Optimization of Hybrid and Local Search Algorithms for Standard Cell Placement in VLSI Design

Optimization of Non-Deterministic Polynomial hard (NP-hard) problems of non-trivial sizes is done using heuristic approach. Until now, simulated annealing (SA), genetic algorithm (GA) and Hopfield neural network (HNN) were individually used for solving the standard cell placement (SCP) problem [2,3,4]. Now, in this paper we discuss systems based on hybridizing HNN, SA and GA. We begin with HNN & GA hybrid system. Here, truncated HNN places 90% cells in 10% computation time followed rest by GA without disturbing the position of already placed cells.

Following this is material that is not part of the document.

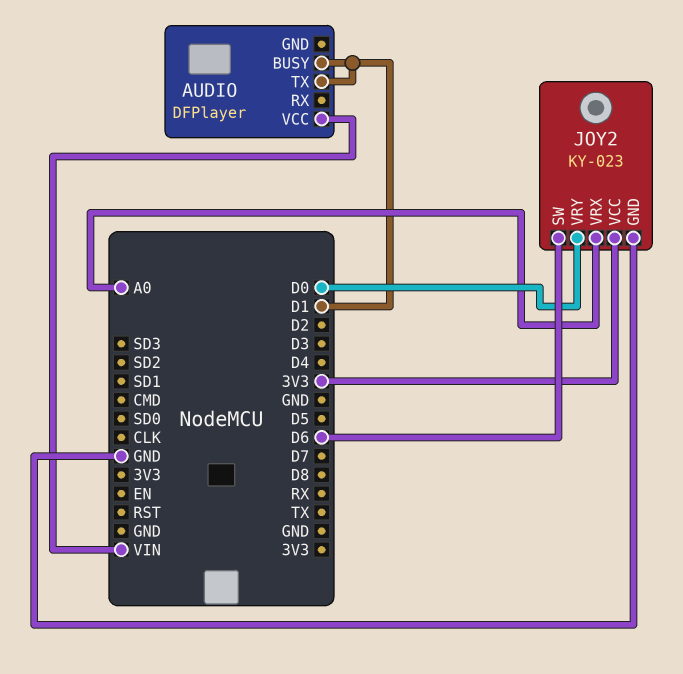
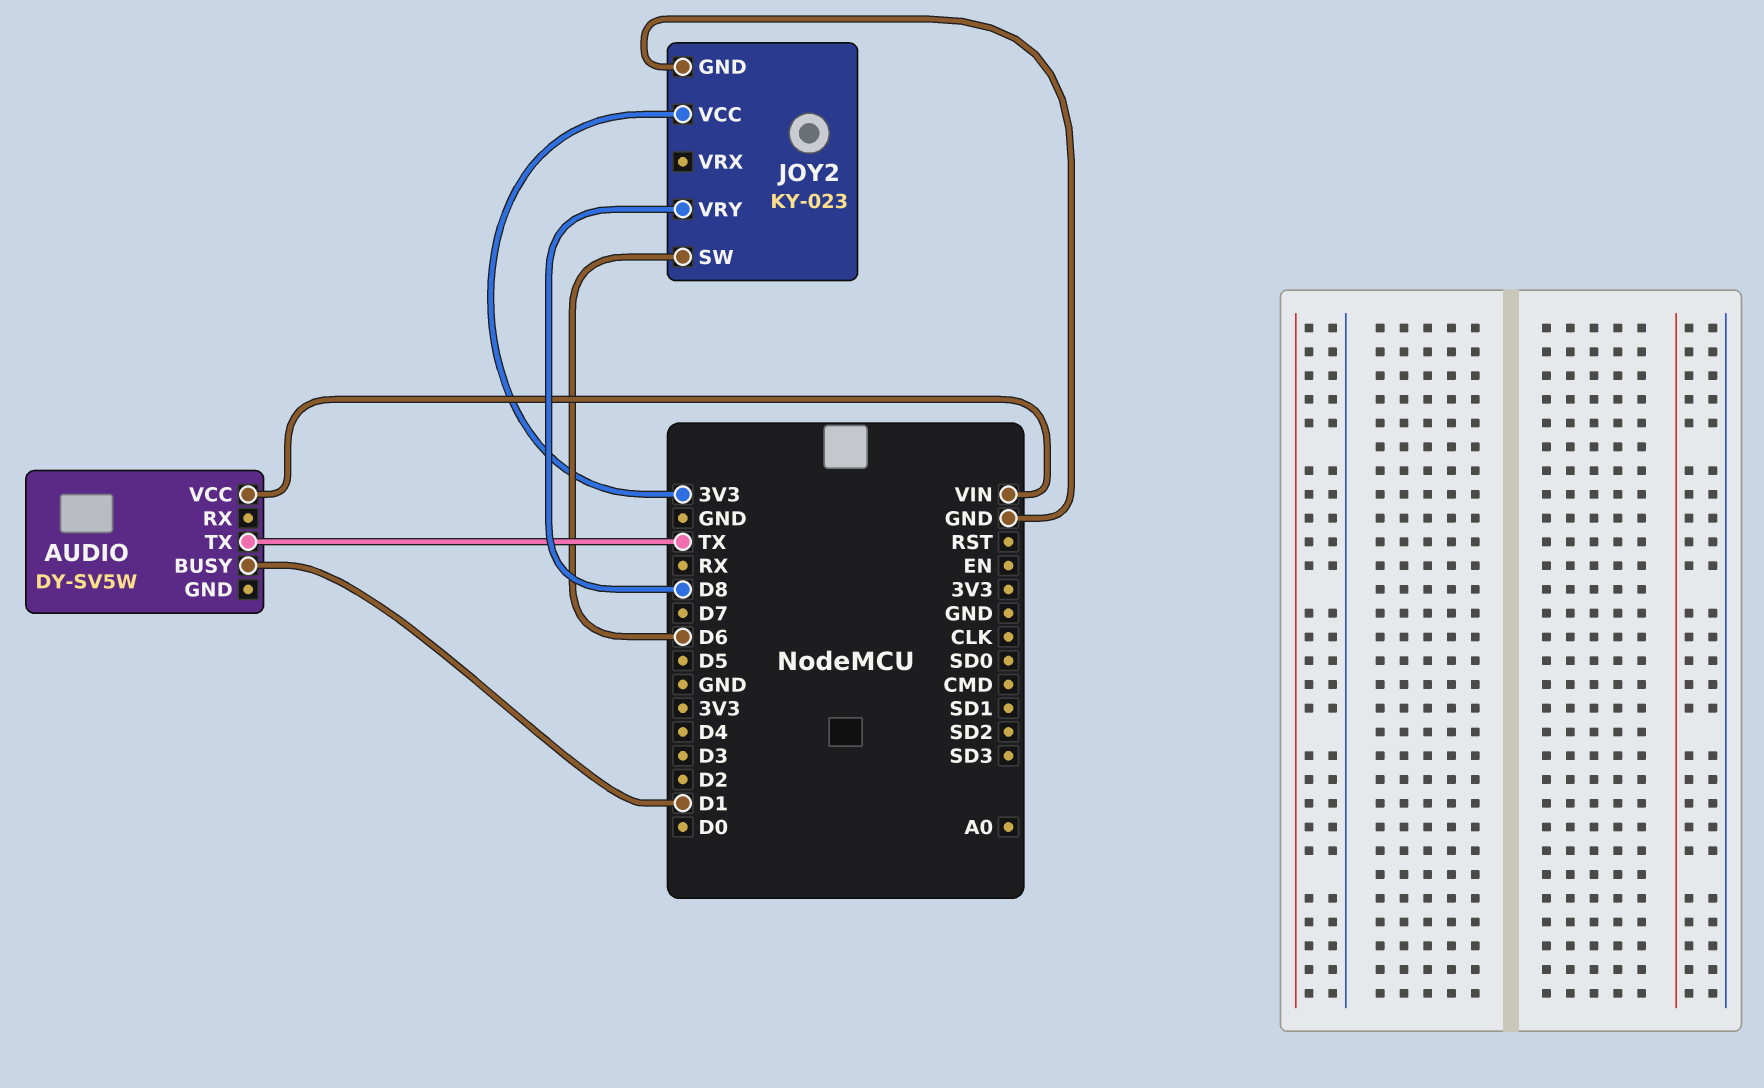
AUDIO: DFPlayer -> DY-SV5W
AUDIO pin TX: D1 -> TX
JOY2 pin VRX: A0 -> none
JOY2 pin VRY: D0 -> D8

We then extend to SA & GA hybrid systems that use either a coupling mechanism or integrating the methods with some features of them to evolve a new method, Parallel Recombinative SA (PRSA) wherein a solution representation is chosen followed by development of cross-over and neighborhood operators. Finally parallelization of PRSA is proposed and taken up. Here the problem is divided into sub-problems and assigned to different processors. For the best computational efficiency, these sub-problems should be least interdependent. In the end we compare them in terms of solution quality and computing speed in connection with the standard cell placement problem followed by comparing the results of the proposed technique with the established results of local search ones such as Tabu search and Threshold accepting.